Collected data
◇ ◇ ◇ ◇ ◇ ◇ ◇
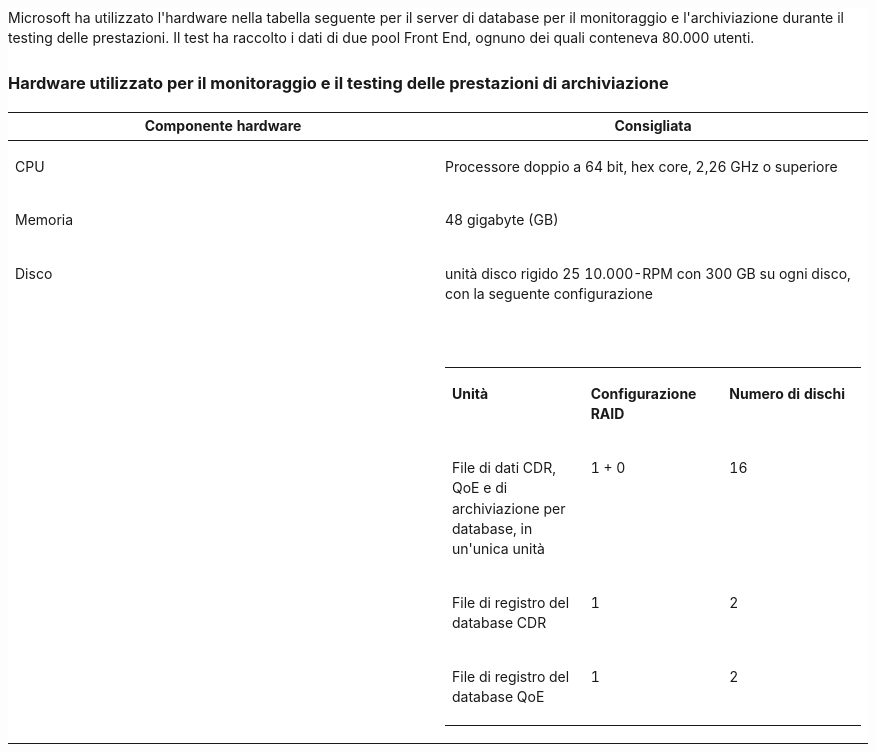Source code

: </tbody>
</table>


Microsoft ha utilizzato l'hardware nella tabella seguente per il server di database per il monitoraggio e l'archiviazione durante il testing delle prestazioni. Il test ha raccolto i dati di due pool Front End, ognuno dei quali conteneva 80.000 utenti.

### <a name="hardware-used-in-monitoring-and-archiving-performance-testing"></a>Hardware utilizzato per il monitoraggio e il testing delle prestazioni di archiviazione

<table>
<colgroup>
<col style="width: 50%" />
<col style="width: 50%" />
</colgroup>
<thead>
<tr class="header">
<th>Componente hardware</th>
<th>Consigliata</th>
</tr>
</thead>
<tbody>
<tr class="odd">
<td><p>CPU</p></td>
<td><p>Processore doppio a 64 bit, hex core, 2,26 GHz o superiore</p></td>
</tr>
<tr class="even">
<td><p>Memoria</p></td>
<td><p>48 gigabyte (GB)</p></td>
</tr>
<tr class="odd">
<td><p>Disco</p></td>
<td><p>unità disco rigido 25 10.000-RPM con 300 GB su ogni disco, con la seguente configurazione</p>
<h3 id="section-3"> </h3>
<div>
<table>
<colgroup>
<col style="width: 33%" />
<col style="width: 33%" />
<col style="width: 33%" />
</colgroup>
<tbody>
<tr class="odd">
<td><p><strong>Unità</strong></p></td>
<td><p><strong>Configurazione RAID</strong></p></td>
<td><p><strong>Numero di dischi</strong></p></td>
</tr>
<tr class="even">
<td><p>File di dati CDR, QoE e di archiviazione per database, in un'unica unità</p></td>
<td><p>1 + 0</p></td>
<td><p>16 </p></td>
</tr>
<tr class="odd">
<td><p>File di registro del database CDR</p></td>
<td><p>1 </p></td>
<td><p>2</p></td>
</tr>
<tr class="even">
<td><p>File di registro del database QoE</p></td>
<td><p>1 </p></td>
<td><p>2</p></td>
</tr>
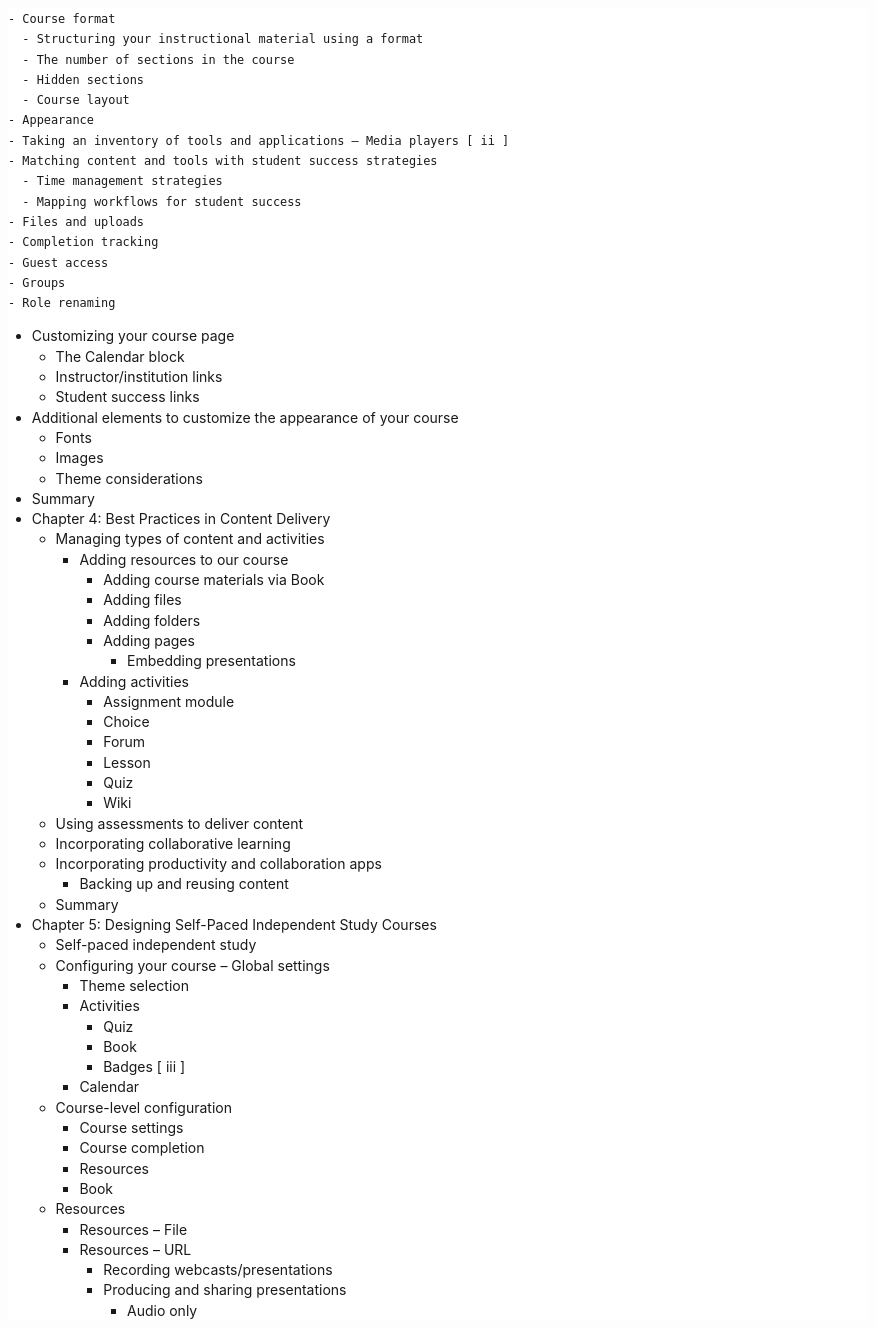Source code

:     - Course format
      - Structuring your instructional material using a format
      - The number of sections in the course
      - Hidden sections
      - Course layout
    - Appearance
    - Taking an inventory of tools and applications – Media players [ ii ]
    - Matching content and tools with student success strategies
      - Time management strategies
      - Mapping workflows for student success
    - Files and uploads
    - Completion tracking
    - Guest access
    - Groups
    - Role renaming
  - Customizing your course page
    - The Calendar block
    - Instructor/institution links
    - Student success links
  - Additional elements to customize the appearance of your course
    - Fonts
    - Images
    - Theme considerations
  - Summary
- Chapter 4: Best Practices in Content Delivery
  - Managing types of content and activities
    - Adding resources to our course
      - Adding course materials via Book
      - Adding files
      - Adding folders
      - Adding pages
        - Embedding presentations
    - Adding activities
      - Assignment module
      - Choice
      - Forum
      - Lesson
      - Quiz
      - Wiki
  - Using assessments to deliver content
  - Incorporating collaborative learning
  - Incorporating productivity and collaboration apps
    - Backing up and reusing content
  - Summary
- Chapter 5: Designing Self-Paced Independent Study Courses
  - Self-paced independent study
  - Configuring your course – Global settings
    - Theme selection
    - Activities
      - Quiz
      - Book
      - Badges [ iii ]
    - Calendar
  - Course-level configuration
    - Course settings
    - Course completion
    - Resources
    - Book
  - Resources
    - Resources – File
    - Resources – URL
      - Recording webcasts/presentations
      - Producing and sharing presentations
        - Audio only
◇ ◇ ◇ ◇ ◇ ◇ ◇
### Activity
How many lines in the items contain the string "strong"? Letter case matters, and your reply should be the number alone.

### Result of this exercise
3